--- START TEXT EXTRACT ---

Another way in which "safe" language is central to schools' efforts to improve climates for LGBTQ students is the designation within many school buildings of "safe zones," often indicated by stickers on the classroom or office doors of individual teachers, counselors, administrators, or staff members who choose to use them. These "safe zone" or "safe space" stickers, which first started appearing in the 1990s and of which there are many versions, serve an important symbolic function in that they announce to students without the need for any discussion that these educators are, in one way or another, LGBTQ-friendly. A safe zone sticker on an educator's door can imply any number of things: that they will challenge anti-LGBTQ language and harassment when it occurs; that they are open to the discussion of LGBTQ issues in the context of classwork or just in conversation; that they might be a safe person to whom an LGBTQ student could "come out"; and, in some cases, that the educator is lesbian, gay, bisexual, transgender, queer, or questioning.

--- END TEXT EXTRACT ---

JOB 1: From the passage on safe zones in schools, list every kind of school employee whose classroom or office door may carry a safe zone sticker.
JOB 2: Write the next few sentences of the passage on safe zone stickers in schools, starting after its final sentence.
The records that come next have no connection to the passage on safe zones in schools.

--- START RECORDS SUPPLIED ---

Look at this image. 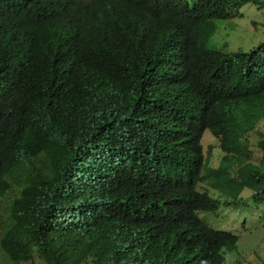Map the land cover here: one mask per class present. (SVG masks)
Returning <instances> with one entry per match:
<instances>
[{"label":"trees","instance_id":"trees-1","mask_svg":"<svg viewBox=\"0 0 264 264\" xmlns=\"http://www.w3.org/2000/svg\"><path fill=\"white\" fill-rule=\"evenodd\" d=\"M246 3L264 7L0 0V20L29 34L21 46L0 33V195L21 188L0 219L11 264H108L125 246L136 264H225L237 238L198 218L221 202L194 187L233 202L246 187L264 201V131L255 164L250 144L264 122V42L225 52L205 41L214 19ZM205 130L219 140L215 168L202 156ZM101 167L126 184L101 182ZM144 215L155 228L139 244L125 226Z\"/></svg>","mask_w":264,"mask_h":264},{"label":"rangeland","instance_id":"rangeland-1","mask_svg":"<svg viewBox=\"0 0 264 264\" xmlns=\"http://www.w3.org/2000/svg\"><path fill=\"white\" fill-rule=\"evenodd\" d=\"M193 5L195 0H185ZM213 30L205 41L210 49L225 52L250 51L264 42V7L254 3H246L230 16L214 19ZM264 131V122L257 126V130L250 134L251 160L257 163L260 152L256 146L258 132ZM219 140L209 130L203 132L201 139L202 153L206 157L207 167H216L222 156L218 146ZM253 145V146H252ZM197 190L206 191L208 195L220 200L219 208L214 211H198V218L213 229L227 230L237 238L234 249L226 251L225 264H264V201L255 202L252 191L243 188L238 199L201 182L196 185ZM10 194L0 196V217L3 207ZM230 202V203H228ZM0 262L11 264L9 259L0 251ZM24 264H30L25 262Z\"/></svg>","mask_w":264,"mask_h":264},{"label":"clouds","instance_id":"clouds-1","mask_svg":"<svg viewBox=\"0 0 264 264\" xmlns=\"http://www.w3.org/2000/svg\"><path fill=\"white\" fill-rule=\"evenodd\" d=\"M189 6H192V5H189ZM0 33L3 34L5 36V38L13 45L25 46L28 44V41H25V40L27 38H29V34L25 30H23L21 28L20 29L9 28L1 20H0ZM202 136H203V134H202ZM201 139H202V137H201ZM200 143H201V140H200ZM201 146H203V145L201 144ZM202 148H201V150H202ZM202 156L204 158H206L203 155V153H202ZM206 161H207V159H206ZM211 168H215V167H211ZM112 171H113L112 167H106L104 169H103V167H101L100 169H98L97 173L99 176V180L101 182H108V183L118 181V182H122V183L126 184V182H123L124 177H123V174L121 172L118 173V176L115 179V177L112 175ZM10 180L12 182H15V180H12V179H10ZM37 181H40V180L35 178V177L31 181V183L34 186V190L32 191V194L39 192V184L37 183ZM197 183H199V182H197ZM197 183L195 184V187H194L195 190L202 193V194H204V193L207 194L206 191L202 192V191L197 190V188H196ZM204 183L206 185H208L206 182H203L202 184H204ZM208 186H210V185H208ZM210 187H212V186H210ZM212 188H214V187H212ZM20 190H21V188L18 187V189L15 191L14 194L6 192V194L7 193L10 194V196L8 197V199L6 200V202L4 204L2 215L4 214V211L8 205L7 201L11 197H13L14 195L18 196L20 193ZM208 196L211 197L210 195H208ZM211 198H213V197H211ZM215 199H217V198H215ZM2 215H1L0 219L2 218ZM154 228H155V217L152 215H144V216H141L138 219H136L134 222L128 223L125 226V232L128 235H130V237L134 241H136L137 243L144 244L147 240H149L151 238V235L153 233ZM113 252L116 253V255H115L116 258H114V256H111L110 262L108 264H136L137 261H135V260L136 259L138 260L140 258V255L137 251H135L133 248L126 247V246L118 248V249H114ZM238 262L240 264H243V262H241V261H238Z\"/></svg>","mask_w":264,"mask_h":264}]
</instances>
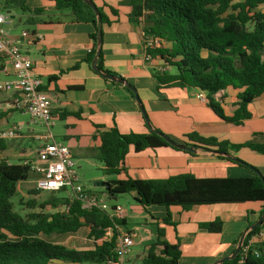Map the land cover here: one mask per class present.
<instances>
[{
	"label": "trees",
	"instance_id": "1",
	"mask_svg": "<svg viewBox=\"0 0 264 264\" xmlns=\"http://www.w3.org/2000/svg\"><path fill=\"white\" fill-rule=\"evenodd\" d=\"M53 1L57 9L70 7L77 20L91 22L95 26L91 34L93 45L86 58L92 64L98 50L94 10L83 0ZM122 3L130 8L129 19L142 25L145 42L150 37L158 39L157 44L147 47L151 56L147 62L159 89L178 87L204 92L208 107L227 122L243 124L252 117L249 105L264 93V0H123ZM108 6L112 14H119L118 9ZM100 13L103 23H110L102 9ZM97 66L114 74L104 67L102 45ZM106 80L115 86H124L135 97L134 90L128 85ZM229 88L235 90L236 95L231 105L232 112L227 115L222 101L230 96ZM220 92L222 95L217 97ZM3 114L0 112V116ZM142 117L147 133H122L115 126L101 132L96 158L105 164L107 174L127 172L126 157L131 149L135 152L162 146L181 149L152 130L143 113ZM188 139L190 143L176 142L217 152L230 153L231 150L248 147L264 153V144L251 141L232 143L198 132L188 134ZM7 147L6 139H0V150ZM219 156L249 167L254 174L246 177H198L192 173H181L161 179L114 178L108 181L113 196L107 194L112 198L121 193L135 192V199L144 210L152 206L164 207L167 211L161 221L170 226L176 225L172 207L190 210L194 206L260 202L263 216L264 174L238 157ZM31 168L27 163H13L6 158L0 160V264H108L109 260L116 261L119 227L127 226L124 216L114 215L116 205L111 207L112 211L100 206L83 208L79 200L71 199L66 190H60L59 196L53 194L40 204L35 199L28 200L31 208H38L35 213H30L29 218L14 210L12 198L19 183L29 178ZM39 192L40 189L31 191ZM48 206L55 211L46 210ZM61 207L64 209H59ZM263 224L264 221L249 230L239 254L221 264H264V241L252 243L244 250L260 233ZM223 225L220 216L200 223L201 228L212 233L221 232ZM82 229L87 230V237L93 244L91 248L68 247L41 237L42 234H73ZM156 235L154 241L147 245L141 264H179L181 241L169 242L165 238V227L160 225H157Z\"/></svg>",
	"mask_w": 264,
	"mask_h": 264
},
{
	"label": "crops",
	"instance_id": "2",
	"mask_svg": "<svg viewBox=\"0 0 264 264\" xmlns=\"http://www.w3.org/2000/svg\"><path fill=\"white\" fill-rule=\"evenodd\" d=\"M122 1L97 2L98 8L110 18V23H103L104 67L134 86L153 127L178 142L190 143L188 134L198 132L232 143L251 141L264 144V93L249 105L252 117L243 124H234L220 118L208 107L204 92L178 87L159 89L152 76L151 65L145 59L142 25L129 19L130 8ZM108 5L118 9L119 14H112ZM4 9L8 19H15L8 28L11 37L20 42L22 50L32 59L34 71L42 80V89L52 100L53 137L71 149L79 173V162L89 158L91 151L95 157L98 154L102 131L115 126L122 133L148 132L135 97L124 86H115L95 72L86 61L93 45L91 34L95 30L91 22L77 20L70 7L57 9L53 0H11ZM0 72L3 78H13L14 69L2 56ZM0 92L8 94L0 98V112L4 113L0 116V129L15 128L18 132L17 137L6 139L8 147L0 150V155L7 159L9 153L8 156L14 159L24 157L31 160L34 153L37 157L39 147L46 141L47 127L33 121L27 112L13 105L19 92ZM228 93L230 96L222 101V105L225 113L230 115L236 91L229 88ZM26 140L35 141V147L25 146ZM195 148V152L170 146L147 148L140 152L131 149L126 157L127 172L118 174L116 178L161 179L181 173H192L198 177H246L254 174L249 167L233 163L214 151L202 146ZM230 153L264 174V153L248 147L231 150ZM9 158V162L24 163ZM261 206L260 202H244L194 206L190 210L172 207L175 226L162 223L167 211L164 207L152 206L144 210L151 220L144 218L143 232H137L124 214L127 226L123 228L135 235V245L127 264H141L147 245L157 236V225L165 227V238L169 242L181 241L179 264H213L234 251L236 242L249 224L262 217ZM216 216L224 221L221 232L212 233L200 227L201 222L211 221ZM252 241H264V224Z\"/></svg>",
	"mask_w": 264,
	"mask_h": 264
},
{
	"label": "built area",
	"instance_id": "3",
	"mask_svg": "<svg viewBox=\"0 0 264 264\" xmlns=\"http://www.w3.org/2000/svg\"><path fill=\"white\" fill-rule=\"evenodd\" d=\"M11 0H0V8ZM8 16L0 12V56L4 57L13 67V78H3L0 72V91L19 92L13 105L27 112L33 121L45 125L48 129L44 138L46 141L38 149V158L41 163L32 166L40 174L37 179V187L44 190H66L71 199H77L83 208L100 206V198L96 192L89 191L80 182L79 171L71 149L63 142L54 139L51 127L54 124V109L50 96L42 89V80L35 73L33 61L26 54L18 40L11 37L7 28ZM158 43V39L150 37L146 39L145 59L151 56L147 53V47ZM18 136L15 128L0 129V139H9ZM114 215L124 216L122 206L116 205ZM121 228V227H119ZM253 240V239H252ZM245 247V251L253 241ZM135 245V235L132 231L121 229L116 241V261L109 260L108 264H127L128 257Z\"/></svg>",
	"mask_w": 264,
	"mask_h": 264
},
{
	"label": "rangeland",
	"instance_id": "4",
	"mask_svg": "<svg viewBox=\"0 0 264 264\" xmlns=\"http://www.w3.org/2000/svg\"><path fill=\"white\" fill-rule=\"evenodd\" d=\"M0 12L6 13V9L3 7L0 8ZM15 21L14 18L9 17L7 28H10V23ZM2 96H8L6 92H0V98ZM52 130L55 131L53 126L51 127ZM14 140V139H13ZM25 146L35 147L36 142L33 140H26L24 143ZM21 146V145H20ZM99 153V149H98ZM7 159L11 156H8ZM5 157V156H3ZM3 159L0 155V160ZM31 160L28 158H20L14 159L13 157L9 158L11 161H22L24 163L30 164L31 166H36L41 163V160L36 157V154H31ZM81 163V169L79 176L81 178L82 185L89 191L96 192L100 198V204L105 206L107 210L112 211V206L119 204L122 206L124 210V214L128 217V221L132 223V227L136 229L137 232H143V228L145 226V217L148 221L151 220L149 214L144 211V209L140 208V204L135 199V192H127L121 193L114 197H109L105 188L101 185L102 182H108L110 179L116 178L118 175L116 174H107L105 171V164L98 160L95 157L94 151H91L89 158L83 160ZM40 174L37 173L34 168L32 167L30 170L29 178L26 181H22L19 183L18 191L16 195L12 198V202L14 204V210L29 218L30 213H35L38 211V208H31L27 201L30 199H35L38 204L42 203L45 199L49 198L51 195L59 196L60 192L58 191H51V190H44L37 187V179L39 178ZM34 189H40L39 193H31ZM63 210L64 208H59ZM46 210L55 211L50 206L46 208ZM137 227V228H136ZM42 238L46 239L50 242L61 243L67 245L68 247H75L78 249L84 248H91L92 241L87 237V230L82 229L77 233L73 234H52V235H41ZM90 264V263H85Z\"/></svg>",
	"mask_w": 264,
	"mask_h": 264
},
{
	"label": "water",
	"instance_id": "5",
	"mask_svg": "<svg viewBox=\"0 0 264 264\" xmlns=\"http://www.w3.org/2000/svg\"><path fill=\"white\" fill-rule=\"evenodd\" d=\"M83 1H85L88 5H90L92 7V9L94 10V12H95V14L97 16V44H98V50H97V53H96V56H95L94 60L92 61L91 67L95 71L99 72L103 77L108 78V79H110L112 81H116L118 83H121L123 85H128L131 89L134 90V92H135V99H136V101L138 102V104L140 106V109H141V111H142V113H143V115H144V117H145V119L147 121L148 126L152 130H154L157 133L163 135V137L169 143H171L172 145H174L176 147H179L181 149L188 150L190 152H195L197 149L194 146H192V147L190 146L189 147V146H186L185 144L178 143V142L172 140L170 136L165 135L163 133H160V131H158L155 127H153V125H152V123L150 121V118L148 116V113H147V111H146V109L144 107V104H143L142 100L140 99V97H139L136 89L133 86L129 85L124 78L119 77V76H116L114 74L106 73V72H104V71H102V70H100L98 68L97 61H98V58L100 56V48H101V44H102L103 21H102L100 9L98 8L97 4L94 1H92V0H83ZM214 152L217 153V154L225 155L226 157L234 158L232 156V154L229 153V152H217V151H214ZM234 159H236V158H234ZM101 185L105 188L106 192H108L110 196H113V193L110 192L111 191V187H110V183L109 182H102ZM263 220H264V215L258 221H256L254 224H252L251 227H249L246 231L243 232V234L241 235V237H240V239L238 241V244H237L236 248L234 249V251L231 254L226 255V256L220 258L219 260H217L213 264H221V263H224L225 261H227L229 259L235 258L239 254V252H240V250L242 248L243 241H244V238H245L247 232L249 230H251V229L256 228L259 224H261L263 222Z\"/></svg>",
	"mask_w": 264,
	"mask_h": 264
}]
</instances>
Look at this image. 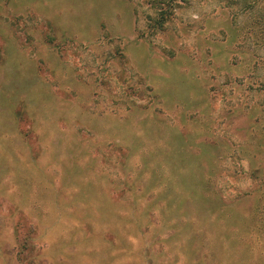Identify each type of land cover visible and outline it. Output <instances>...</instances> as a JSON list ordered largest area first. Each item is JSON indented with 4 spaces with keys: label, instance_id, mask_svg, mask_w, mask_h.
Returning <instances> with one entry per match:
<instances>
[{
    "label": "rangeland",
    "instance_id": "1",
    "mask_svg": "<svg viewBox=\"0 0 264 264\" xmlns=\"http://www.w3.org/2000/svg\"><path fill=\"white\" fill-rule=\"evenodd\" d=\"M0 264H264V0H0Z\"/></svg>",
    "mask_w": 264,
    "mask_h": 264
}]
</instances>
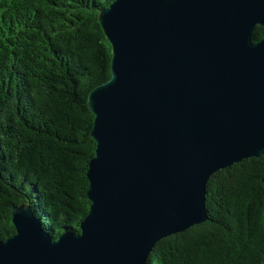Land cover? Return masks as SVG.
<instances>
[{
  "label": "water",
  "instance_id": "obj_1",
  "mask_svg": "<svg viewBox=\"0 0 264 264\" xmlns=\"http://www.w3.org/2000/svg\"><path fill=\"white\" fill-rule=\"evenodd\" d=\"M98 19L112 59L88 95L90 210L55 239L13 206L0 264H146L208 219L213 174L264 156V0H113Z\"/></svg>",
  "mask_w": 264,
  "mask_h": 264
},
{
  "label": "trees",
  "instance_id": "obj_2",
  "mask_svg": "<svg viewBox=\"0 0 264 264\" xmlns=\"http://www.w3.org/2000/svg\"><path fill=\"white\" fill-rule=\"evenodd\" d=\"M113 0H0V239L31 205L55 239L80 232L95 115L88 95L111 77L98 19ZM264 27L253 32L254 41ZM208 219L156 243L146 264H264V156L213 174Z\"/></svg>",
  "mask_w": 264,
  "mask_h": 264
}]
</instances>
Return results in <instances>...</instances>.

--- END RECORDS SUPPLIED ---

EXERCISE RESULT 1:
- teachers
- counselors
- administrators
- staff members

EXERCISE RESULT 2:
From 2010 to 2013, GLSEN took the idea of safe zone stickers to the next level by sending a "safe space kit" to every public middle and high school in the United States. In addition to 10 safe zone stickers, the kit included safe space posters and GLSEN's "Guide to Being an Ally to LGBT Students," which offered strategies for supporting LGBTQ students and teaching about anti-LGBTQ harassment and violence.12
Several research studies, including GLSEN's biennial National School Climate Survey, which draws on the responses of roughly 7,900 students nationwide, have demonstrated that the safe space campaign, like enumerated antibullying policies, makes a tremendous difference in LGBTQ students' perceptions that their schools are safe and that their teachers are adults they can trust. Unfortunately, only about one-fourth (26 percent) of the students participating in the latest GLSEN survey said they had seen any safe zone stickers in their schools, but those who had reported significantly more positive attitudes toward their teachers and other school staff than their peers who had not. Whereas about half of GLSEN's survey participants who had not seen a safe zone sticker or poster had an adult at school with whom they felt comfortable talking about LGBTQ issues, nearly three-quarters of students who had seen the stickers had such an adult in their school.
Finally, the notion of safe space has also been central to the emergence of Gay-Straight Alliances (GSAs), extracurricular organizations in which LGBTQ young people and their allies support one another, plan educational programming for the school community about LGBTQ issues, and sometimes just "hang out" in an atmosphere where it is OK to be gay, lesbian, bisexual, transgender, queer, questioning, or even straight. (For more on GSAs, see "Gay-Straight Alliances.")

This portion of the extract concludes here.